Priscilla Medeiros is the Knowledge Mobilization and Community Engagement Specialist at the Edwin S.H. Leong Centre for Healthy Children. She describes her role and ongoing work related to community-engaged research below.

Q: Tell us a little about yourself and your role at the Centre.

I have a PhD in Anthropology from McMaster University and a Postdoctoral Fellowship from Women’s College Hospital, and those experiences have enriched my role at the Centre. I am the team specialist in knowledge mobilization and community engagement who brings information, education and reporting together using a variety of tools that our members can access.

Starting in this role, I was excited to design and implement the first of its kind community-engaged program at The Hospital for Sick Children and the University of Toronto to increase the knowledge of our members in involving communities in the research process. This past year, I have led the development of community-engaged training, education and infrastructure initiatives in response to the needs of our members with the support of our Co-Directors, Drs. Astrid Guttmann and Eyal Cohen.

Since joining the Centre in Spring 2022, I have implemented the Community Engagement Series; Trainee Hub focused on community-engaged learning for graduate students, post-doctoral research fellows and clinical trainees; consultation service, engagement resource repository; and, collaboration hub service that facilitates connections between researchers, trainees and community partners who are members of the Centre. These initiatives provide members with a venue to share best practices and create new knowledge to advance community engagement across all stages of research.

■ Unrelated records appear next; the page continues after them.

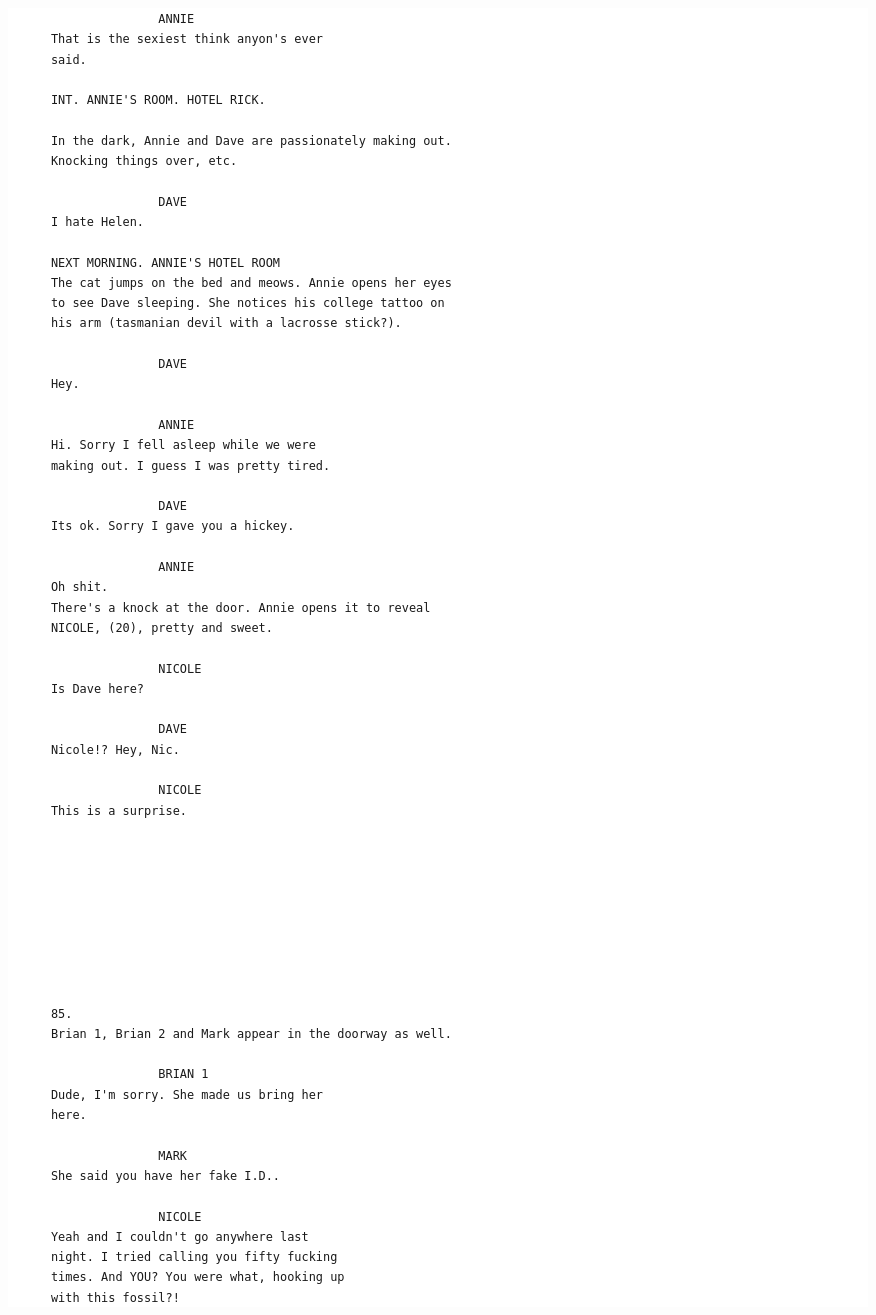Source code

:                          ANNIE
          That is the sexiest think anyon's ever
          said.

          INT. ANNIE'S ROOM. HOTEL RICK.

          In the dark, Annie and Dave are passionately making out.
          Knocking things over, etc.

                         DAVE
          I hate Helen.

          NEXT MORNING. ANNIE'S HOTEL ROOM
          The cat jumps on the bed and meows. Annie opens her eyes
          to see Dave sleeping. She notices his college tattoo on
          his arm (tasmanian devil with a lacrosse stick?).

                         DAVE
          Hey.

                         ANNIE
          Hi. Sorry I fell asleep while we were
          making out. I guess I was pretty tired.

                         DAVE
          Its ok. Sorry I gave you a hickey.

                         ANNIE
          Oh shit.
          There's a knock at the door. Annie opens it to reveal
          NICOLE, (20), pretty and sweet.

                         NICOLE
          Is Dave here?

                         DAVE
          Nicole!? Hey, Nic.

                         NICOLE
          This is a surprise.

                         

                         

                         

                         

          85.
          Brian 1, Brian 2 and Mark appear in the doorway as well.

                         BRIAN 1
          Dude, I'm sorry. She made us bring her
          here.

                         MARK
          She said you have her fake I.D..

                         NICOLE
          Yeah and I couldn't go anywhere last
          night. I tried calling you fifty fucking
          times. And YOU? You were what, hooking up
          with this fossil?!
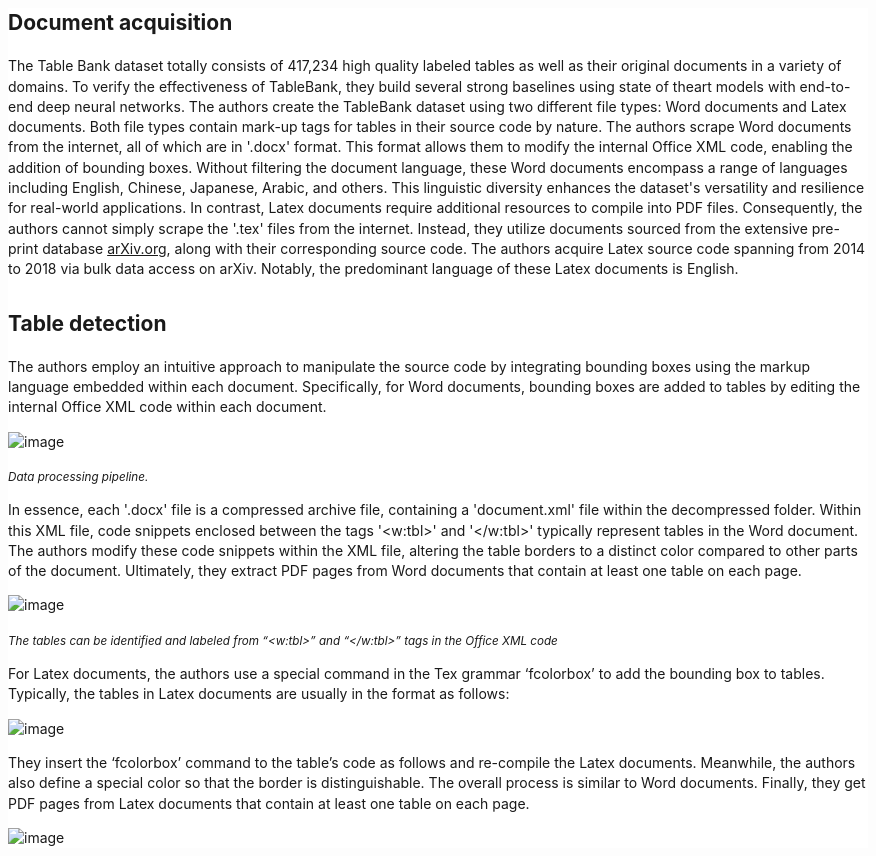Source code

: ## Document acquisition

The Table Bank dataset totally consists of 417,234 high quality labeled tables as well as their original documents in a variety of domains. To verify the effectiveness of TableBank, they build several strong baselines using state of theart models with end-to-end deep neural networks. The authors create the TableBank dataset using two different file types: Word documents and Latex documents. Both file types contain mark-up tags for tables in their source code by nature. The authors scrape Word documents from the internet, all of which are in '.docx' format. This format allows them to modify the internal Office XML code, enabling the addition of bounding boxes. Without filtering the document language, these Word documents encompass a range of languages including English, Chinese, Japanese, Arabic, and others. This linguistic diversity enhances the dataset's versatility and resilience for real-world applications. In contrast, Latex documents require additional resources to compile into PDF files. Consequently, the authors cannot simply scrape the '.tex' files from the internet. Instead, they utilize documents sourced from the extensive pre-print database [arXiv.org](arXiv.org), along with their corresponding source code. The authors acquire Latex source code spanning from 2014 to 2018 via bulk data access on arXiv. Notably, the predominant language of these Latex documents is English.

## Table detection

The authors employ an intuitive approach to manipulate the source code by integrating bounding boxes using the markup language embedded within each document. Specifically, for Word documents, bounding boxes are added to tables by editing the internal Office XML code within each document. 

<img src="https://github.com/dataset-ninja/table-bank/assets/120389559/ce5afe44-71bb-456b-842a-a7326179a8a2" alt="image" width="600">

<span style="font-size: smaller; font-style: italic;">Data processing pipeline.</span>

In essence, each '.docx' file is a compressed archive file, containing a 'document.xml' file within the decompressed folder. Within this XML file, code snippets enclosed between the tags '<w:tbl>' and '</w:tbl>' typically represent tables in the Word document. The authors modify these code snippets within the XML file, altering the table borders to a distinct color compared to other parts of the document. Ultimately, they extract PDF pages from Word documents that contain at least one table on each page.

<img src="https://github.com/dataset-ninja/table-bank/assets/120389559/0192d2fb-e652-447b-874b-65fd39ce518c" alt="image" width="500">

<span style="font-size: smaller; font-style: italic;">The tables can be identified and labeled from “<w:tbl>” and “</w:tbl>” tags in the Office XML code</span>

For Latex documents, the authors use a special command in the Tex grammar ‘fcolorbox’ to add the bounding box to tables. Typically, the tables in Latex documents are usually in the format as follows:

<img src="https://github.com/dataset-ninja/table-bank/assets/120389559/136317af-e821-4195-8fa0-f26cf83c2094" alt="image" width="500">

They insert the ‘fcolorbox’ command to the table’s code as follows and re-compile the Latex documents. Meanwhile, the authors also define a special color so that the border is distinguishable. The overall process is similar to Word documents. Finally, they get PDF pages from Latex documents that contain at least one table on each page.

<img src="https://github.com/dataset-ninja/table-bank/assets/120389559/09d32e9c-a877-4af1-a00b-eaeb528c328b" alt="image" width="800">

Q: What do you enjoy most about your role at the Centre?

I am delighted to be working closely with Leong Centre Scholars in my role to advance their knowledge about community engagement and knowledge mobilization through the Trainee Hub and consultation service. I am inspired by the community of practice we have created that breaks down research silos for them at the Centre.

There are currently 88 trainees involved in the Trainee Hub across The Hospital for Sick Children, University of Toronto, McMaster University, St. Michael’s Hospital, and Holland Bloorview. This year, we are focused on advancing the vision of the Centre through collaborative partnerships and that includes the Trainee Hub.

Q: Are you involved in any current child health research projects?

I have been supporting Dr. Astrid Guttmann with phase 2 of her Prenatal Opioid Exposure project with 13 First Nation communities in Ontario. This research project was initiated in response to the concerns raised by First Nation communities about the health of school-aged children exposed to opioids prenatally. Phase 2 of the project involves co-designing knowledge products that translate report findings to affect change related to prenatal opioid exposure within each community. Over the past year, I have been meeting with the 13 First Nations communities to engage them in knowledge mobilization training and have begun co-leading knowledge translation workshops to identify products of interest. This includes a training series for nurses to better understand the unique needs of infants with prenatal opioid exposure and their families, substance use prevention social media campaign targeting youth and adolescents, and video recording of resilience stories from communities. It has been exciting to work with the communities and support them with their knowledge mobilization needs. This is a 2-year long project that I am excited to be part of and look forward to sharing more about the processes of this project in future publications. 

Q: What future initiative(s) are you most excited about at the Centre?

I am really excited about this year’s focus on advancing the Centre’s visibility in child health equity research, and co-partnering with other centres on education and training initiatives. Our collaborative Trainee Hub workshop with the SickKids Research Training Centre next month is one example of our efforts to achieve this vision and expand our reach to interdisciplinary trainees who are passionate about this field and integrating patient and community engagement strategies into their work. This year, I will continue to explore ways to foster engagement and learning between community, the public sector, and researchers through co-partnership opportunities across The Hospital for Sick Children, University of Toronto, and beyond.